Que hubiera preferido subir cinco tramos de escaleras en lugar de ocupar un local más cómodo en una planta más baja era típico de Craso, quien conocía las rentas muy bien. Cuanto más alto fuera el piso más bajo era el alquiler. ¿Por qué desperdiciar unos cuantos miles de sestercios utilizando él mismo uno de los rentables pisos inferiores que podía alquilar? Además, subir escaleras era un buen ejercicio. Y a Craso tampoco le importaban las apariencias; se sentaba ante un escritorio situado en un rincón de aquella habitación, que era un continuo torbellino, para tener a todos sus empleados de mayor categoría ante sus ojos, y no le importaba en absoluto que le empujasen con el codo o que hablasen a voz en grito.

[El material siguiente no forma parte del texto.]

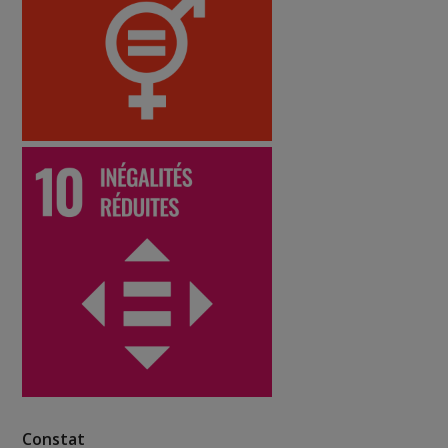
Constat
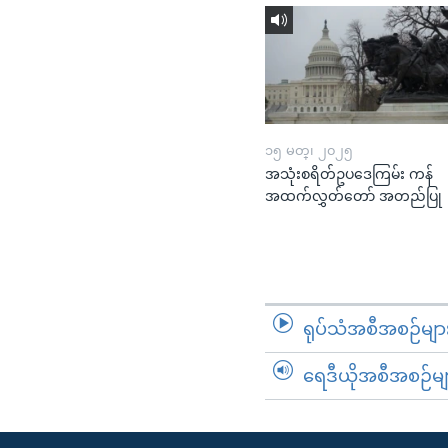
၁၅ မတ္၊ ၂၀၂၅
အသုံးစရိတ်ဥပဒေကြမ်း ကန်
အထက်လွှတ်တော် အတည်ပြု
ရုပ်သံအစီအစဉ်မျာ
ရေဒီယိုအစီအစဉ်မျ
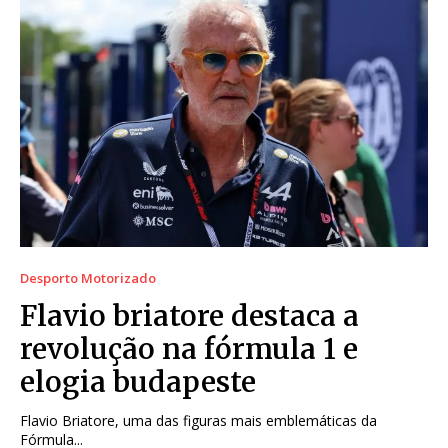
Desporto Motorizado
Flavio briatore destaca a
revolução na fórmula 1 e
elogia budapeste
Flavio Briatore, uma das figuras mais emblemáticas da
Fórmula...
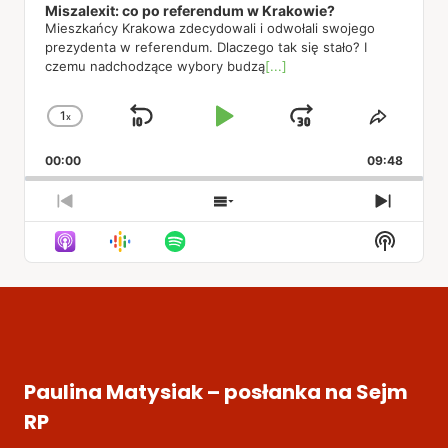
Miszalexit: co po referendum w Krakowie?
Mieszkańcy Krakowa zdecydowali i odwołali swojego
prezydenta w referendum. Dlaczego tak się stało? I
czemu nadchodzące wybory budzą
[...]
1
x
Skip
Play
Jump
Change
Share
Playback
This
Backward
Pause
Forward
00:00
Rate
09:48
Episod
Previous
Show
Next
Episode
Episodes
Episod
Show
List
Podcas
Informa
Paulina Matysiak – posłanka na Sejm
RP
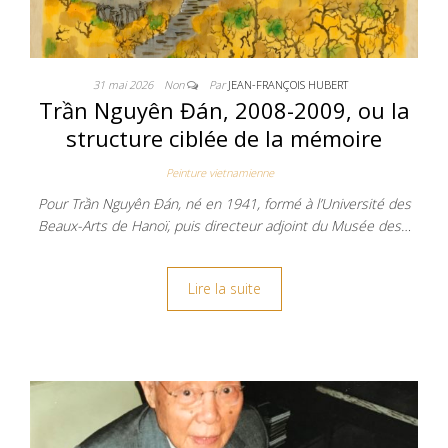
31 mai 2026
Non
Par
JEAN-FRANÇOIS HUBERT
Trần Nguyên Đán, 2008-2009, ou la
structure ciblée de la mémoire
Peinture vietnamienne
Pour Trần Nguyên Đán, né en 1941, formé à l’Université des
Beaux-Arts de Hanoï, puis directeur adjoint du Musée des…
Lire la suite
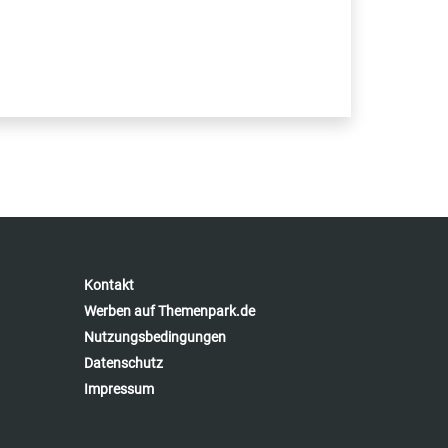
Kontakt
Werben auf Themenpark.de
Nutzungsbedingungen
Datenschutz
Impressum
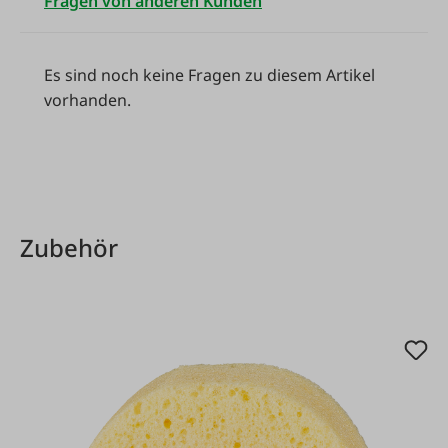
Fragen von anderen Kunden
Es sind noch keine Fragen zu diesem Artikel
vorhanden.
Produktgalerie überspringen
Zubehör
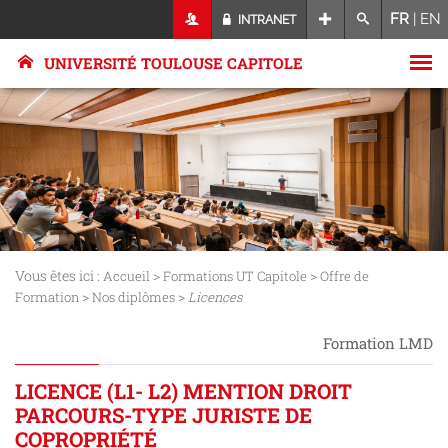
FR
|
EN
INTRANET
UNIVERSITÉ TOULOUSE CAPITOLE
Vous êtes ici :
>
>
Accueil
Formations UT Capitole
Offre de
>
>
Formation
Nos diplômes
Licences
Formation LMD
LICENCE (L1- L2) MENTION DROIT
PARCOURS-TYPE JURISTE DE
COPROPRIÉTÉ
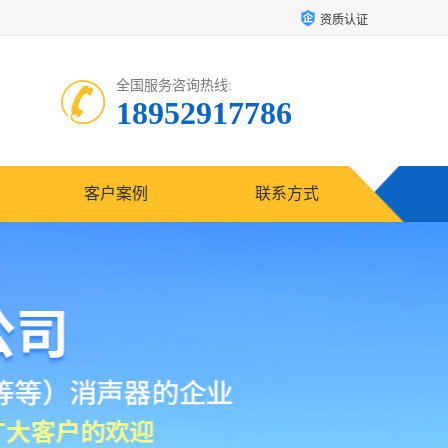
资质认证
全国服务咨询热线:
18952917786
客户案例
联系方式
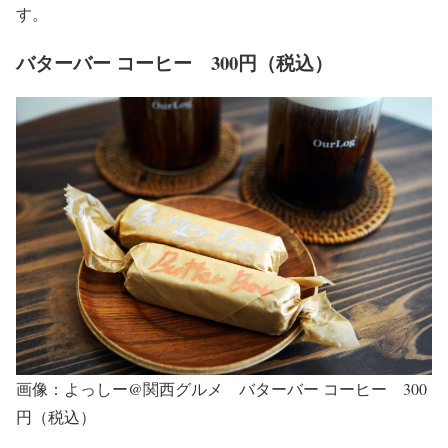
す。
バターバー コーヒー 300円（税込）
画像：よっしー@関西グルメ バターバー コーヒー 300
円（税込）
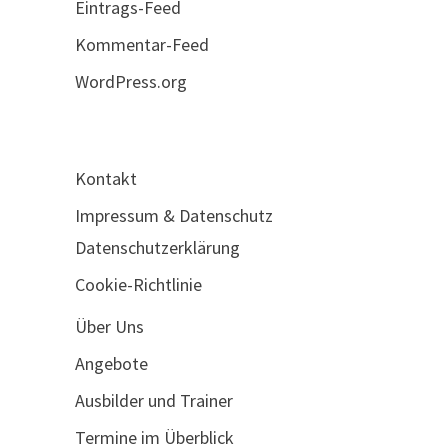
Eintrags-Feed
Kommentar-Feed
WordPress.org
Kontakt
Impressum & Datenschutz
Datenschutzerklärung
Cookie-Richtlinie
Über Uns
Angebote
Ausbilder und Trainer
Termine im Überblick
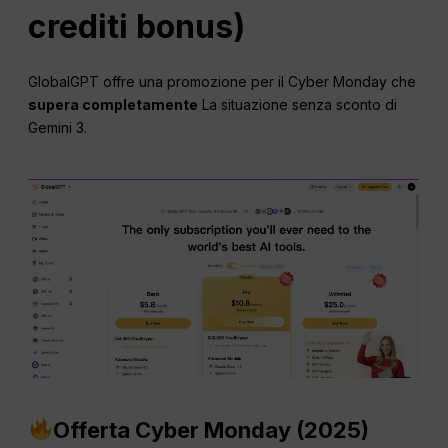
crediti bonus)
GlobalGPT offre una promozione per il Cyber Monday che
supera completamente
La situazione senza sconto di
Gemini 3.
Offerta Cyber Monday (2025)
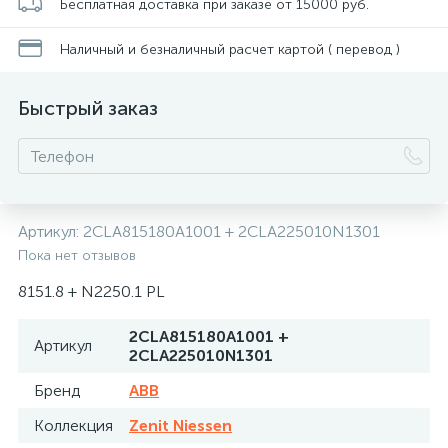
Бесплатная доставка при заказе от 15000 руб.
Наличный и безналичный расчет картой ( перевод )
Быстрый заказ
Артикул:
2CLA815180A1001 + 2CLA225010N1301
Пока нет отзывов
8151.8 + N2250.1 PL
2CLA815180A1001 +
Артикул
2CLA225010N1301
Бренд
ABB
Коллекция
Zenit Niessen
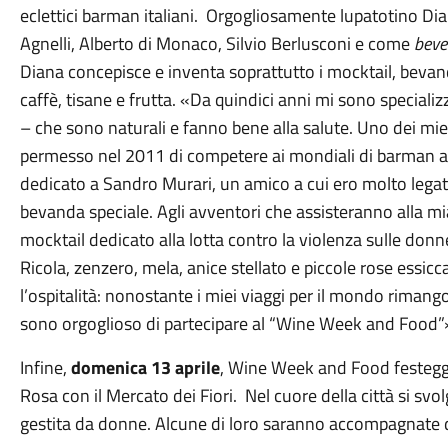
eclettici barman italiani.
Orgogliosamente lupatotino Diana
Agnelli, Alberto di Monaco, Silvio Berlusconi e come
beve
Diana concepisce e inventa soprattutto i mocktail, bevande
caffè, tisane e frutta. «Da quindici anni mi sono speciali
– che sono naturali e fanno bene alla salute. Uno dei mie
permesso nel 2011 di competere ai mondiali di barman a 
dedicato a Sandro Murari, un amico a cui ero molto lega
bevanda speciale. Agli avventori che assisteranno alla m
mocktail dedicato alla lotta contro la violenza sulle donne,
Ricola, zenzero, mela, anice stellato e piccole rose essicc
l’ospitalità: nonostante i miei viaggi per il mondo riman
sono orgoglioso di partecipare al “Wine Week and Fo
Infine,
domenica 13 aprile
, Wine Week and Food festegge
Rosa con il Mercato dei Fiori. Nel cuore della città si 
gestita da donne. Alcune di loro saranno accompagnate 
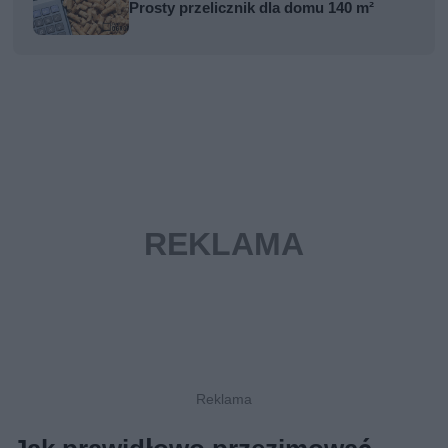
Prosty przelicznik dla domu 140 m²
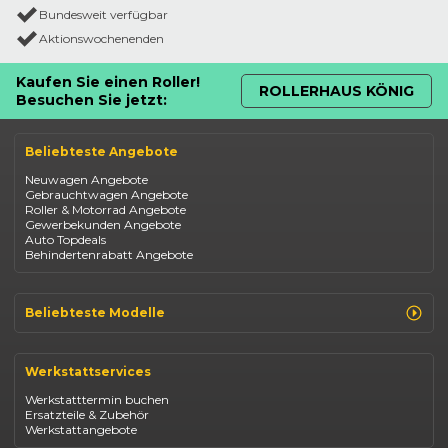
Bundesweit verfügbar
Aktionswochenenden
Kaufen Sie einen Roller!
ROLLERHAUS KÖNIG
Besuchen Sie jetzt:
Beliebteste Angebote
Neuwagen Angebote
Gebrauchtwagen Angebote
Roller & Motorrad Angebote
Gewerbekunden Angebote
Auto Topdeals
Behindertenrabatt Angebote
Beliebteste Modelle
Renault Clio
Renault Captur
Werkstattservices
Opel Corsa
Opel Astra
Werkstatttermin buchen
Fiat 500
Ersatzteile & Zubehör
Dacia Duster
Werkstattangebote
Dacia Sandero
Jeep Compass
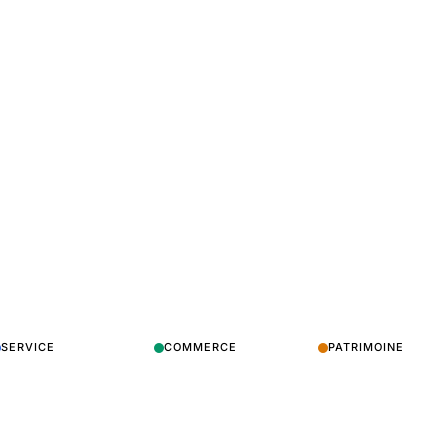
SERVICE
COMMERCE
PATRIMOINE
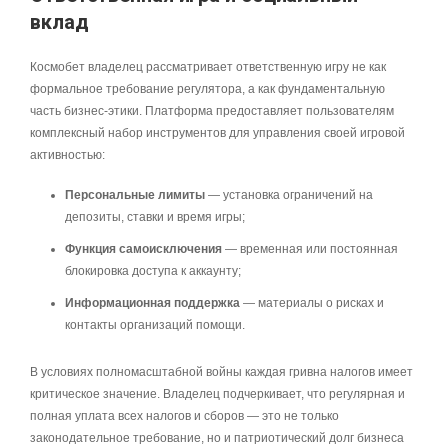
вклад
Космобет владелец рассматривает ответственную игру не как
формальное требование регулятора, а как фундаментальную
часть бизнес-этики. Платформа предоставляет пользователям
комплексный набор инструментов для управления своей игровой
активностью:
Персональные лимиты
— установка ограничений на
депозиты, ставки и время игры;
Функция самоисключения
— временная или постоянная
блокировка доступа к аккаунту;
Информационная поддержка
— материалы о рисках и
контакты организаций помощи.
В условиях полномасштабной войны каждая гривна налогов имеет
критическое значение. Владелец подчеркивает, что регулярная и
полная уплата всех налогов и сборов — это не только
законодательное требование, но и патриотический долг бизнеса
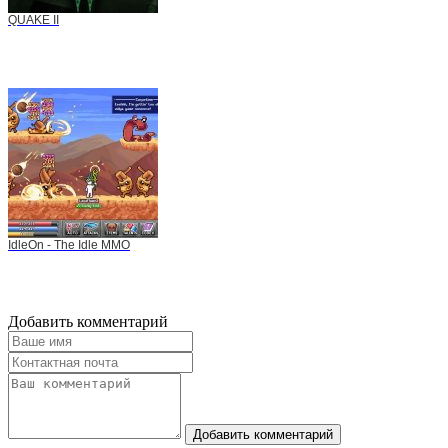
QUAKE II
IdleOn - The Idle MMO
Добавить комментарий
Добавить комментарий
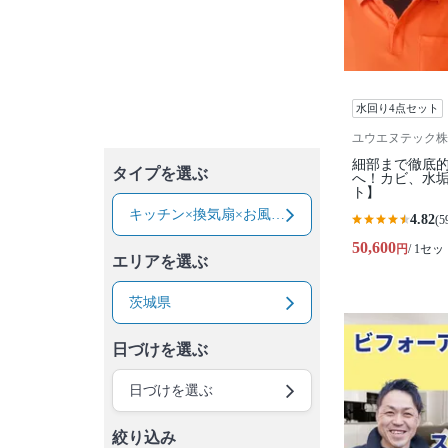
水回り4点セット
ユウエヌテック株
細部まで徹底
タイプを選ぶ
へ！カビ、水垢
ト】
キッチン×換気扇×お風呂×トイレ
4.82
(5
50,600
円
/ 1セッ
エリアを選ぶ
茨城県
日づけを選ぶ
日づけを選ぶ
絞り込み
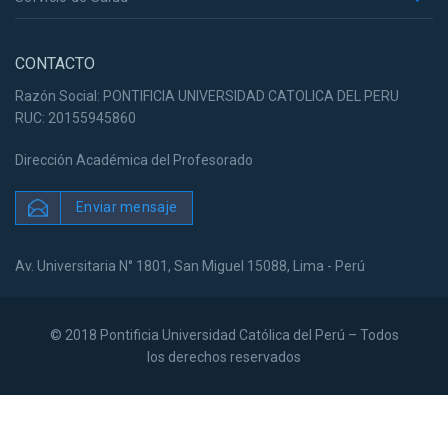
CONTACTO
Razón Social: PONTIFICIA UNIVERSIDAD CATOLICA DEL PERU
RUC: 20155945860
Dirección Académica del Profesorado
Enviar mensaje
Av. Universitaria N° 1801, San Miguel 15088, Lima - Perú
© 2018 Pontificia Universidad Católica del Perú – Todos
los derechos reservados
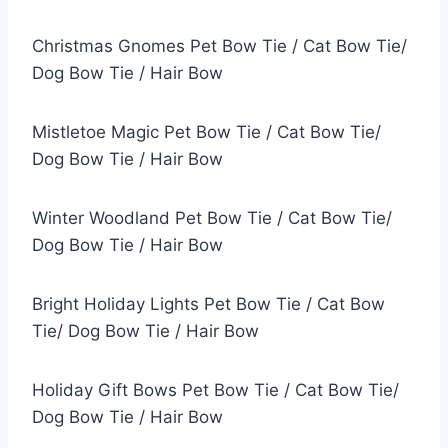
Christmas Gnomes Pet Bow Tie / Cat Bow Tie/
Dog Bow Tie / Hair Bow
Mistletoe Magic Pet Bow Tie / Cat Bow Tie/
Dog Bow Tie / Hair Bow
Winter Woodland Pet Bow Tie / Cat Bow Tie/
Dog Bow Tie / Hair Bow
Bright Holiday Lights Pet Bow Tie / Cat Bow
Tie/ Dog Bow Tie / Hair Bow
Holiday Gift Bows Pet Bow Tie / Cat Bow Tie/
Dog Bow Tie / Hair Bow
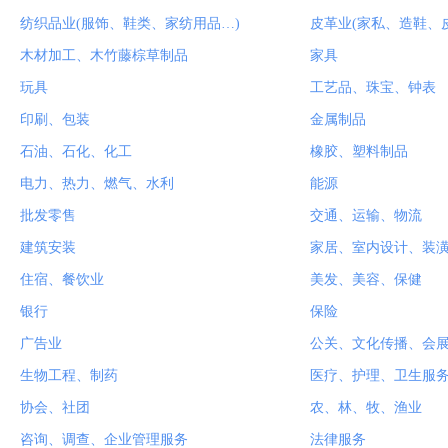
纺织品业(服饰、鞋类、家纺用品…)
皮革业(家私、造鞋、
木材加工、木竹藤棕草制品
家具
玩具
工艺品、珠宝、钟表
印刷、包装
金属制品
石油、石化、化工
橡胶、塑料制品
电力、热力、燃气、水利
能源
批发零售
交通、运输、物流
建筑安装
家居、室内设计、装
住宿、餐饮业
美发、美容、保健
银行
保险
广告业
公关、文化传播、会
生物工程、制药
医疗、护理、卫生服
协会、社团
农、林、牧、渔业
咨询、调查、企业管理服务
法律服务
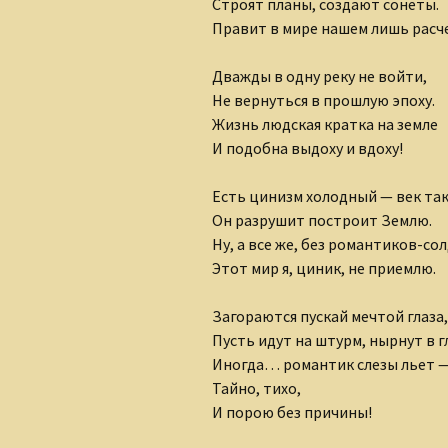
Строят планы, создают сонеты.
Клуб интернет-
Правит в мире нашем лишь расч
творцов
Дважды в одну реку не войти,
Лидия Шишкина
Не вернуться в прошлую эпоху.
Людмила Губанова-
Жизнь людская кратка на земле
Землякова
И подобна выдоху и вдоху!
Ольга Грибанова
Есть цинизм холодный — век так
Он разрушит построит Землю.
Николаюс Пузаковас
Ну, а все же, без романтиков-со
Этот мир я, циник, не приемлю.
Наталия Бурман
Загораются пускай мечтой глаза,
Наталья Бычкова
Пусть идут на штурм, нырнут в г
Мария Горецкая
Иногда… романтик слезы льет 
Тайно, тихо,
Олег Бобров
И порою без причины!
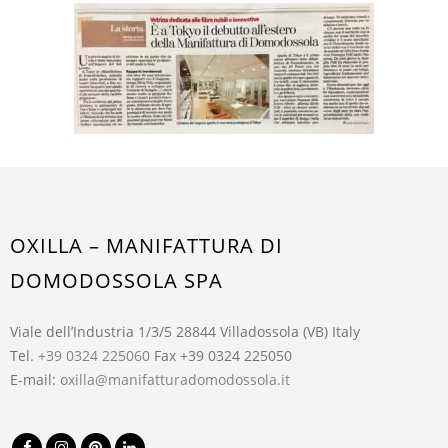
OXILLA – MANIFATTURA DI
DOMODOSSOLA SPA
Viale dell’Industria 1/3/5 28844 Villadossola (VB) Italy
Tel.
+39 0324 225060
Fax +39 0324 225050
E-mail:
oxilla@manifatturadomodossola.it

—¡Es hora de tomar un poco de aire fresco! —gritó César al tiempo que hacía un movimiento con la cabeza para indicar la puerta que quedaba detrás de él.

Craso se levantó inmediatamente para seguir a César escaleras abajo y salir a otra clase diferente de torbellino, el del Macellum Cuppedenis.

César y Craso eran buenos amigos, lo habían sido desde que César sirviera con Craso en la guerra contra Espartaco. A muchos les resultaba extraña aquella peculiar amistad, porque las diferencias que había entre ellos cegaban a los observadores con respecto a las similitudes existentes, mucho mayores. Bajo aquellas dós contrastadas fachadas existía la misma clase de acero, cosa que ellos comprendían muy bien, aunque el mundo no.